Mungkin beberapa dari kita udah sering dengar perihal generasi Z atau gen Z yang terkenal dikit-dikit suka healing, yang katanya jompo, yang mudah stress dan burnout. Ya hal diatas emang nggak sepenuhnya salah, tapi kenapa sih gen z bisa sampai seperti itu? Berdasarkan penelitian yang dilakukan di Amerika untuk anak diatas 18 tahun keatas, ada sebesar 60% partisipan yang mengaku karena Masa Kecil Kurang Bahagia (MKKB) atau ahasa ilmiah kerennya Adverse childhood experiences (ACE). Â ACE ini dapat terjadi karena dua faktor yaitu:
- Kerap di abuse secara emotional. Yang dimaksudkan dengan di abuse secara emosional ialah ketika kita tidak jarang diomongi "yaelah berguna dikit bisa nggak sih" " yaelah g*blok banget dah lu jadi anak" , "bisa nggak, nggak usah ngrepotin terus"? dan hal-hal berbentuk verbal semacamnya yang ngena dihati.

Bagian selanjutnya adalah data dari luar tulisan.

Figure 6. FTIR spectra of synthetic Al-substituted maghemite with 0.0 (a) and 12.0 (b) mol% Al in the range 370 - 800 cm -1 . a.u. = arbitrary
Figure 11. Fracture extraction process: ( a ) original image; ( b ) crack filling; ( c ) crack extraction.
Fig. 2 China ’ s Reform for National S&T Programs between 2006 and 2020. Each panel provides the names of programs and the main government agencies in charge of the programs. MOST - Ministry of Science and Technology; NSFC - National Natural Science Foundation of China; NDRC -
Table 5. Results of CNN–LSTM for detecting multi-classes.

- Broken home. Faktor kedua yang membuat orang merasakan masa kecil kuranh Bahagia atau Adverse Childhood Experience ialah ketika berada di posisi broken home. Ketika berada di posisi ini kerap kita kehilangan momen hangat dan lebih banyak di dominasi dengan kejadian yang lebih menegangkan maupun kejadian yang tidak ingin kita alami.
Tapi ketika kita berfikir lagi, ini kan berarti salah orangtua kita? Orang tua kita yang membuat kita seperti ini? Kita tidak bisa berfikiran seperti itu juga. Karena orangtua kita  juga hidupnya dilalui dengan berbegai macam kejadian traumatis, kita tidak bisa menutupi fakta bahwa hidup yang orangtua kita miliki tidak kalah stressfull.

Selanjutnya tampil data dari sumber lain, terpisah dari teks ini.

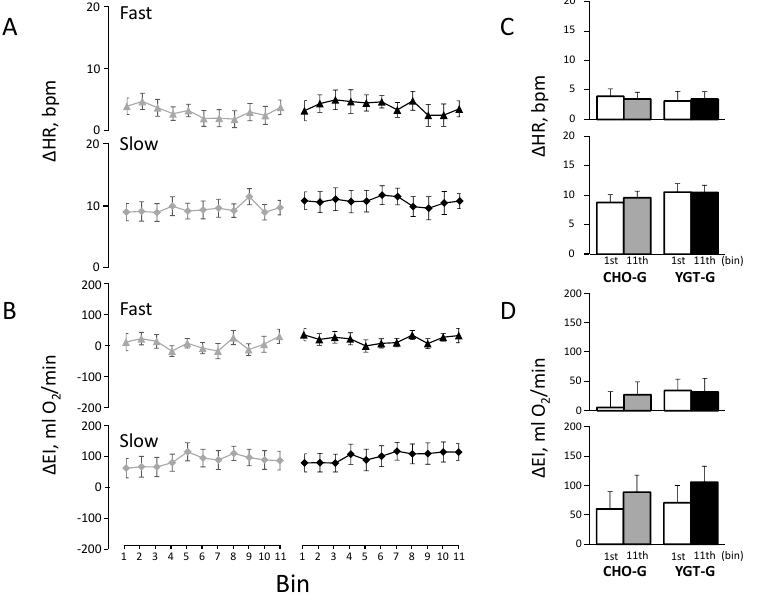
Figure 5. The profiles of the differences in heart rate ( ∆ HR) ( A ) and exercise intensity ( ∆ EI) ( B ) between the first and last sets of IWT throughout the intervention in both groups. The comparison of ∆ HR ∆ HR fast and slow between the 1st and 11th bins are presented in the upper and lower panels, respectively ( C ). Similarly, the comparison of ∆ EI fast and ∆ EI slow between the 1st and 11th bins are presented in the upper and lower panels, respectively ( D ). The symbols and other abbreviation are the same as in Figure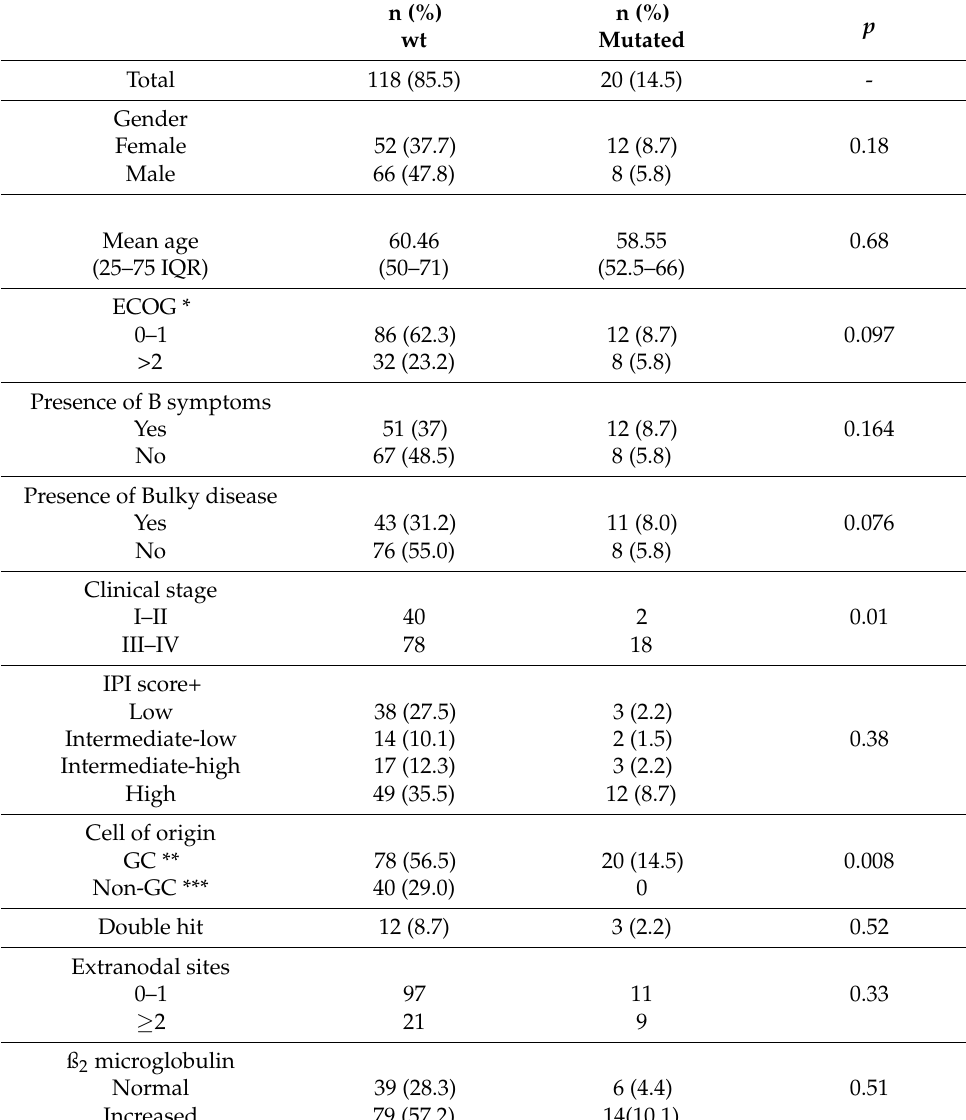
Table 1. Clinical and histological characteristics at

Lalu kalian pernah nggak sih generasi Z dibilang generasi alay, dikit-dikit kalau di kerasin harus speak up? Padahal kalau jaman dulu "gw dipukul pake rotan biasa aja" kata generasi diatas kita. Kalau masalah anak dipikul di zaman dulu itu sebuah hal terlihat azim banget, tapi di jaman sekarang itu dibilang kekerasan. Ini sebenarnya merupakan topik bahasan lain dan setiap Tindakan memiliki Batasan yang mana batasannya lebih subjektif, lebih tergantung dengan pola pikir orang yang berbeda-beda satu sama lain. Setiap orang memiliki standar yang berbeda-beda, standar pengasuhan setiap orang pun berbeda-beda. Hal yang membedakan mengenai "pukul-pukulan" ini ialah karena sebuah normalisasi. Di zaman dulu orang cenderung me-normalisasi, karena memang ada hal yang udah too far, kejauhan dan nggak baik tapi tetap di normaslisasi. Karena sekarang zaman udah berubdah, bukankah cara berprilaku juga lantas berubah.

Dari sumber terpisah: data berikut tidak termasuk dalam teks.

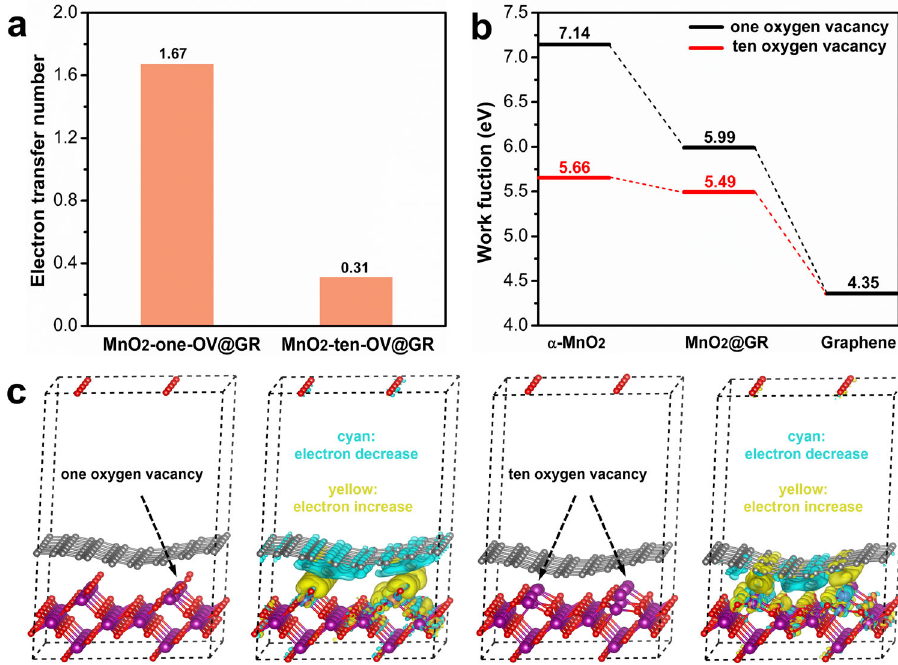
Fig. 6 The local electronic structure in MnO 2 @GR. a The average work function of α -MnO 2 , MnO 2 @GR and pure graphene. b The electron transfer number from graphene to MnO 2 in MnO 2 -one-OV@GR and MnO 2 -ten-OV@GR (electron transfers from graphene layer to MnO 2 ). c The optimised structure of MnO 2 @GR with different oxygen vacancy and their charge-density differences. (The yellow and cyan regions refer to the increased and decreased charge distributions, respectively. The isosurface value of the colour region is 0.001e Å − 3 . The purple, red and grey ball in the models corresponds to the Mn, oxygen and carbon atoms,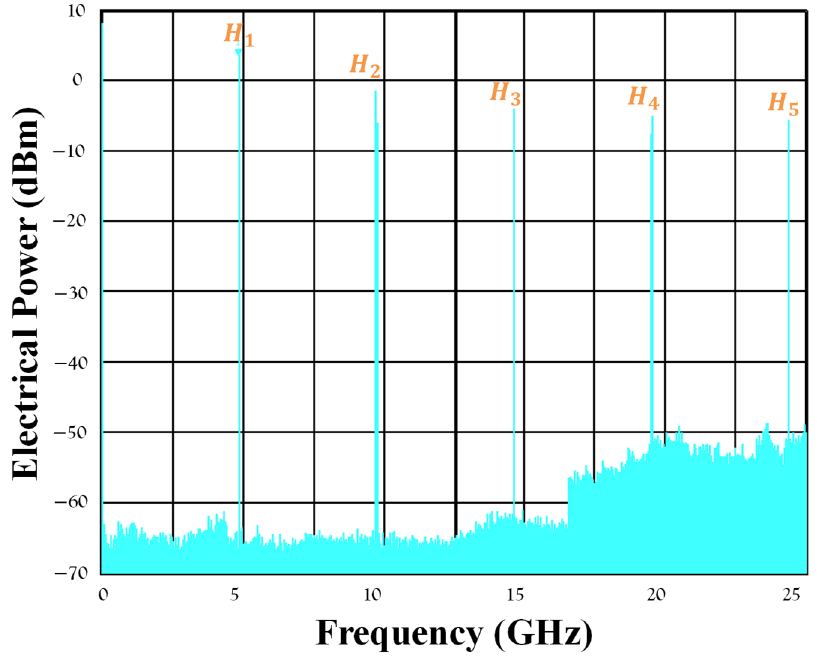
Figure 3. The OPS harmonics obtained through an ESA at a 5 GHz repetition rate at the incoming port of the employed SOA-MZI.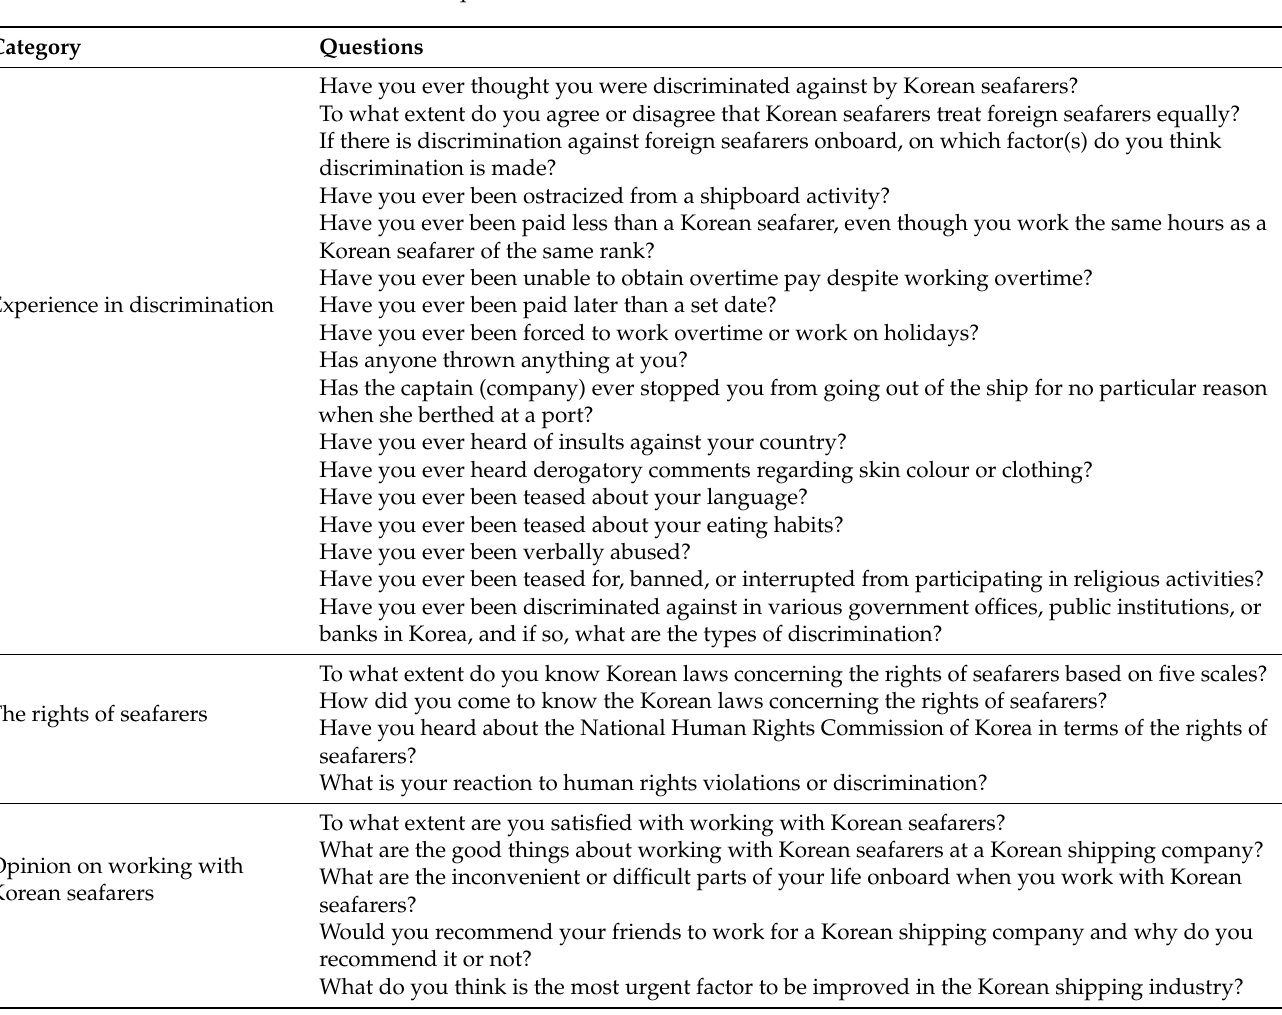
Table 2. List of questions.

Jadi, kalau ditanya kenapa sih gen z itu kayak gini? Ya karena faktor-faktor sebelumnya dan karena zaman udah berubah juga. Terus kenapa gen Z suka banget dikata-katain sama gen-gen sebelumnya? Ya karena
- Memang gen z dan gen sebelumnya nggak relate
- Tidak mendapat edukasi yang sama
- Kebiasaanya sudah berbeda
Hal ini menimbulkan beberapa pro dan kontra atau menimbulkan sisi positif dan negatif sendiri bagi gen z
Sisi positif generasi z:
- Lebih aware terhadap berbagai kejadian, potensi dan fenomena
- Lebih terbuka kepada internet, dan lebih banyak terkena paparan edukasi
- Sudah mengenali pola pengasuhan yang positif
- Lebih diberkahi dengan awareness, kesadaran, kita aware kalau yang dilakukan orang lain itu salah, maka kita nggak bisa melakukan kesalahan yang sama. Hal ini dapat menuntun kita untuk lebih aware untuk diri sendiri juga apabila dirasa diri sendiri manja, toxic, terlalu kebnyakan healing.
Sisi negatif:
- Saking banyak informasi yang diterima, terkadang kita memaknai informasi itu mentah-mentah sehingga ada kemungkinan informasi yang diterima adalah sebuah hoax apabila tidak dilakukan pengecheck an atau double check terlebih dahulu.